• [GIVEN RECORDS]:
☆ ☆ ☆
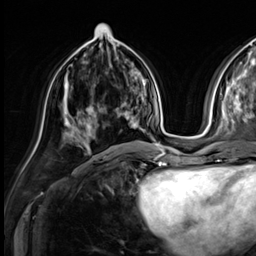
Breast MRI (dynamic contrast-enhanced), one axial slice. Slice 24 of 64 in the series (ordered by position). Cropped to one breast. Dynamic contrast-enhanced series, time point 2 of 9 at this slice position (early post-contrast). 3 T. TE 1.4 ms, TR 4.3 ms. 256 × 256 image matrix, field of view 240 × 240 mm. Female patient.
Outlined on this slice (semi-automatically segmented with operator editing):
- enhancing-tissue mask used for the functional tumour volume (all voxels passing the contrast-enhancement thresholds inside the analysis volume; usually the tumour): box from (x=87, y=108) to (x=126, y=135) px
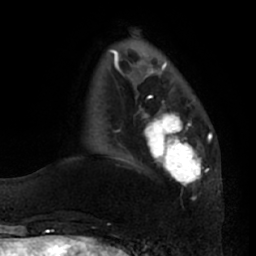
Breast MRI (dynamic contrast-enhanced), one axial slice. Position 18 of 66 along the scan axis. Cropped to one breast. Dynamic contrast-enhanced series, time point 2 of 7 at this slice position (early post-contrast). 1.5 T. TE 2.9 ms, TR 6.2 ms. 256 × 256 image matrix, field of view 175 × 175 mm. Female patient.
Structures marked on this image (semi-automatically segmented with operator editing):
- enhancing-tissue mask used for the functional tumour volume (all voxels passing the contrast-enhancement thresholds inside the analysis volume; usually the tumour): box from (x=141, y=96) to (x=204, y=185) px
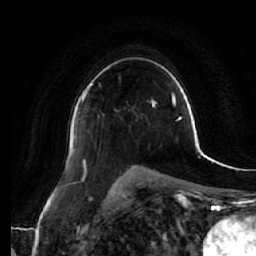
Breast MRI (dynamic contrast-enhanced), one axial slice. Position 39 of 64 along the scan axis. Cropped to one breast. Dynamic contrast-enhanced series, time point 2 of 7 at this slice position (early post-contrast). 1.5 T. TE 2.5 ms, TR 5.4 ms. 256 × 256 image matrix, field of view 170 × 170 mm. Female patient.
Structures marked on this image (semi-automatically segmented with operator editing):
- enhancing-tissue mask used for the functional tumour volume (all voxels passing the contrast-enhancement thresholds inside the analysis volume; usually the tumour): bounding box <79,83,92,113> (left, top, right, bottom; pixels)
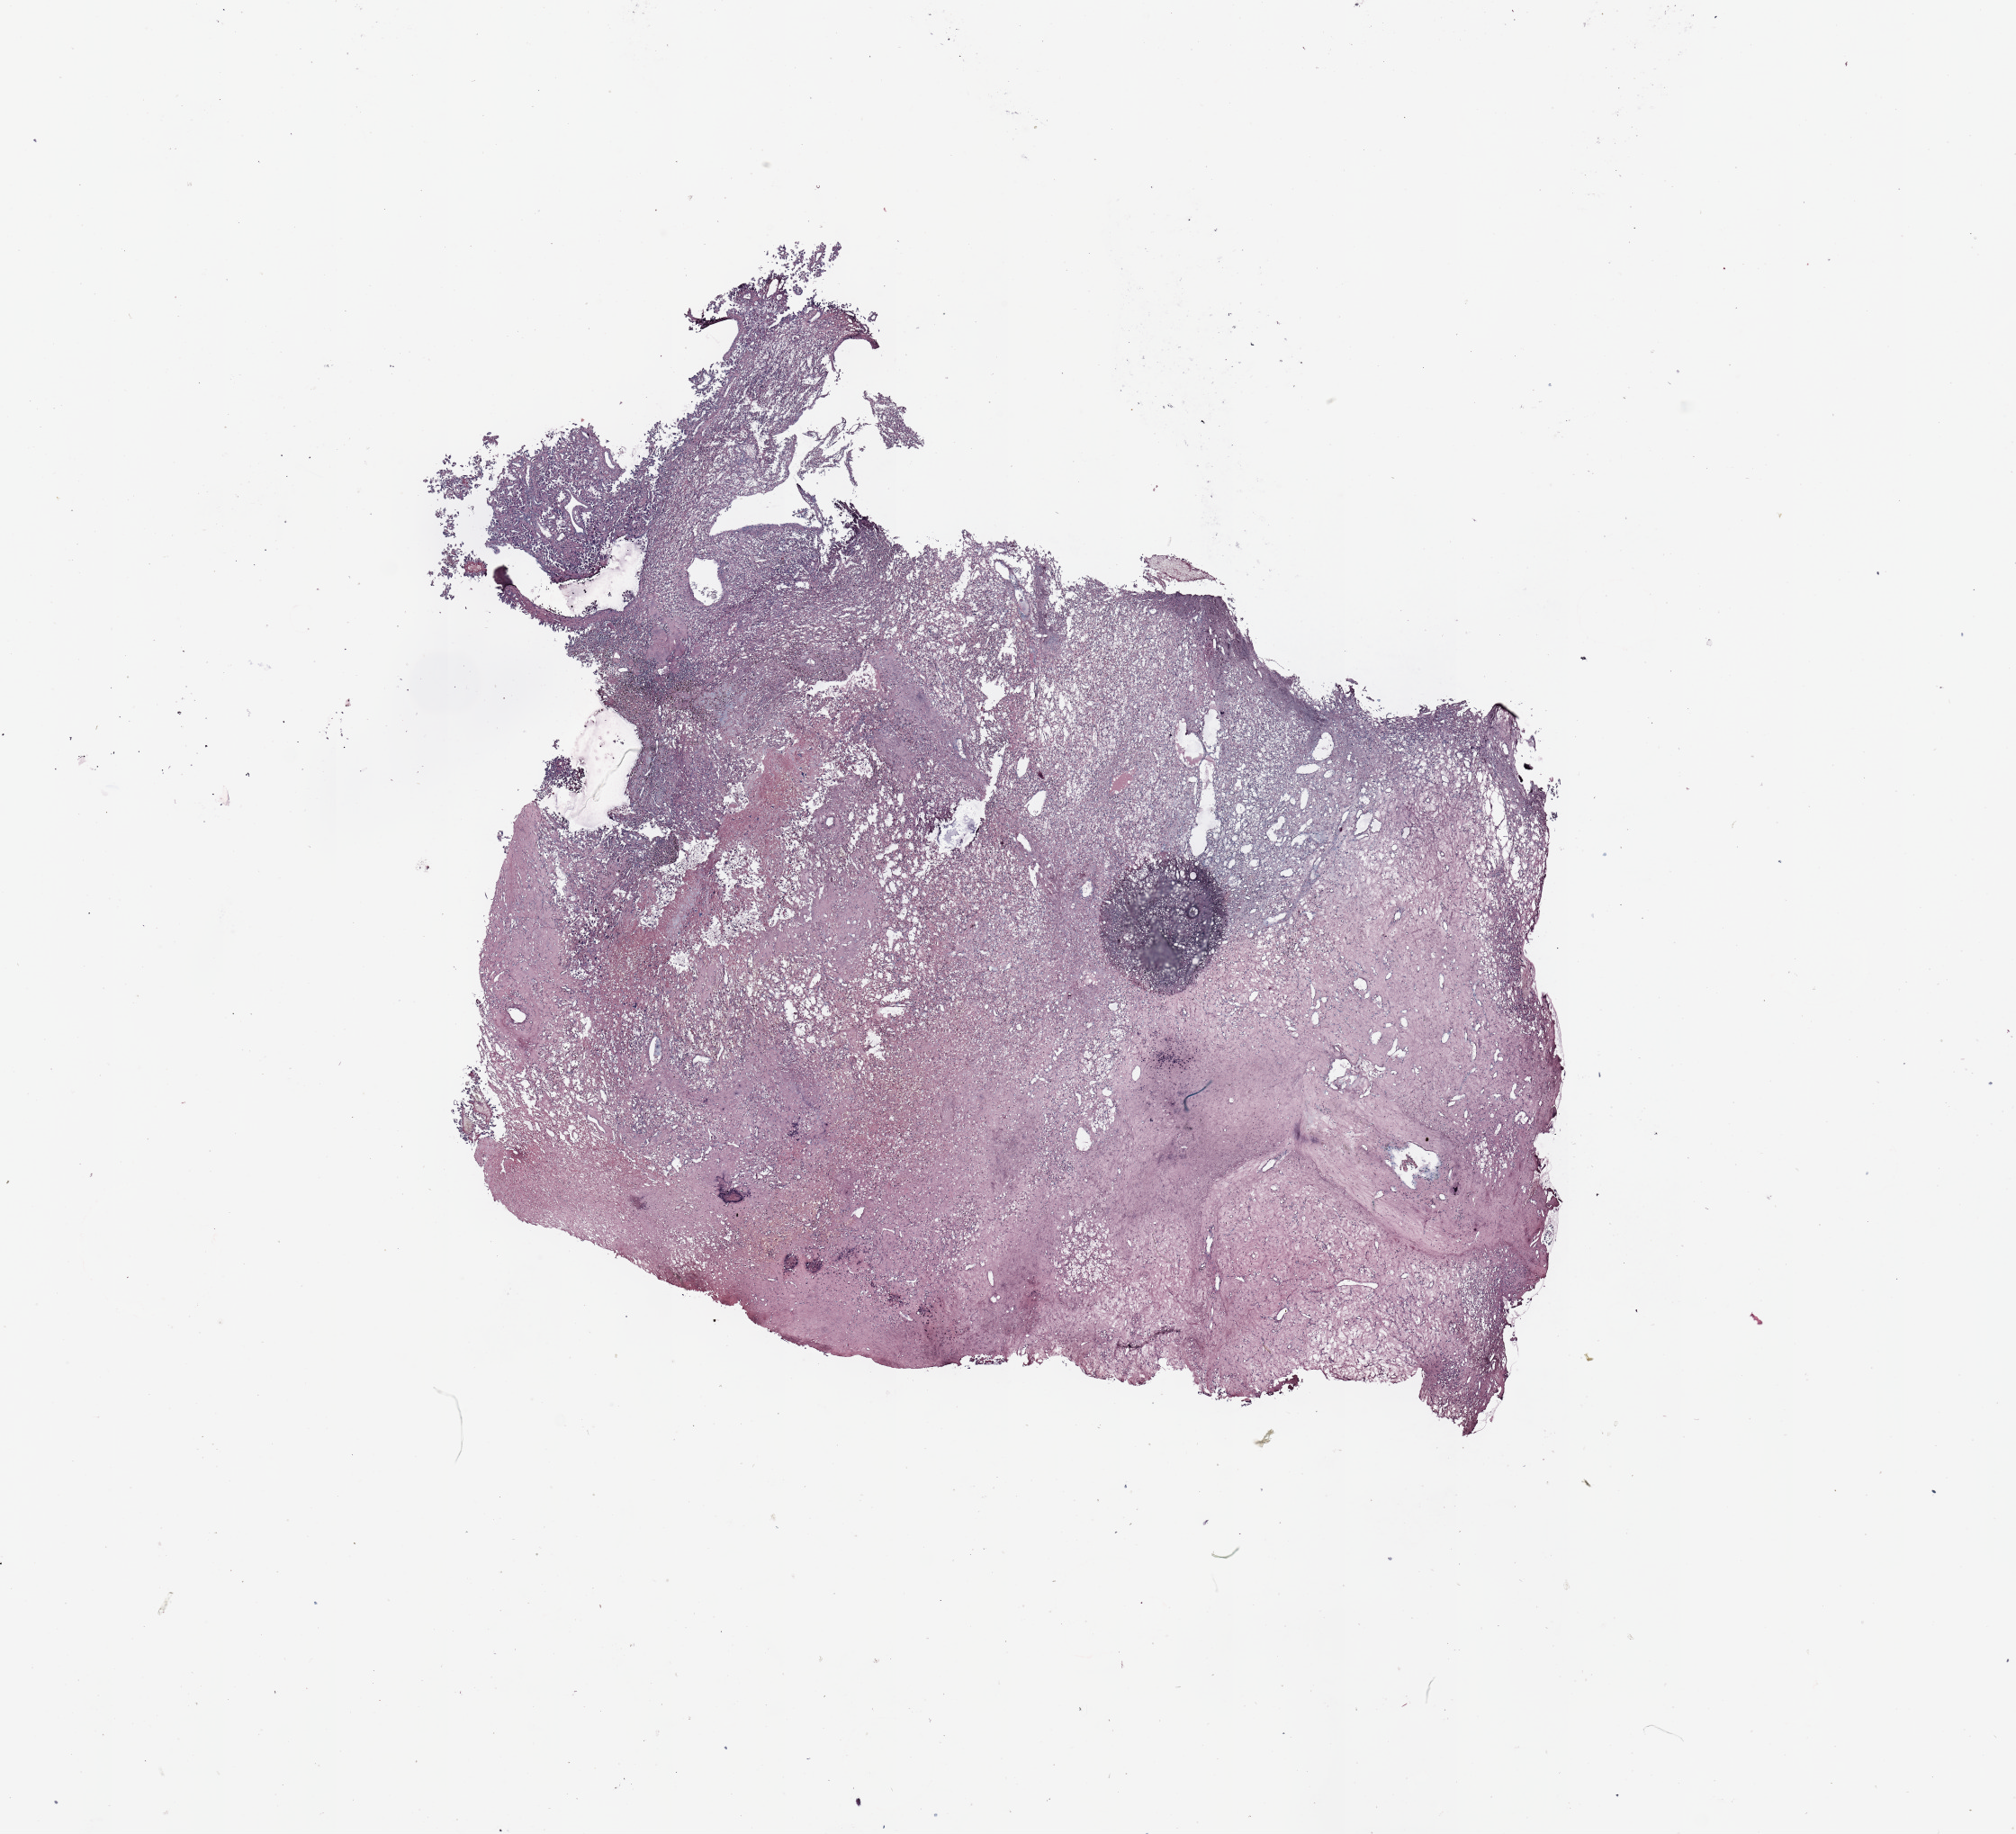
Whole-slide histology image, H&E-stained, whole scanned area (about 17.7 x 16.1 mm, slide scanned at 20x) shown as a low-resolution overview, tumour tissue sample, sampled site: kidney. 56-year-old female patient.
Diagnosis: Renal cell carcinoma, NOS.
☆ ☆ ☆
• [WHAT YOU NEED TO DO]:
Copy out all lines above holding "volume".

• [EXERCISE ANSWER]:
- enhancing-tissue mask used for the functional tumour volume (all voxels passing the contrast-enhancement thresholds inside the analysis volume; usually the tumour): box from (x=87, y=108) to (x=126, y=135) px
- enhancing-tissue mask used for the functional tumour volume (all voxels passing the contrast-enhancement thresholds inside the analysis volume; usually the tumour): box from (x=141, y=96) to (x=204, y=185) px
- enhancing-tissue mask used for the functional tumour volume (all voxels passing the contrast-enhancement thresholds inside the analysis volume; usually the tumour): bounding box <79,83,92,113> (left, top, right, bottom; pixels)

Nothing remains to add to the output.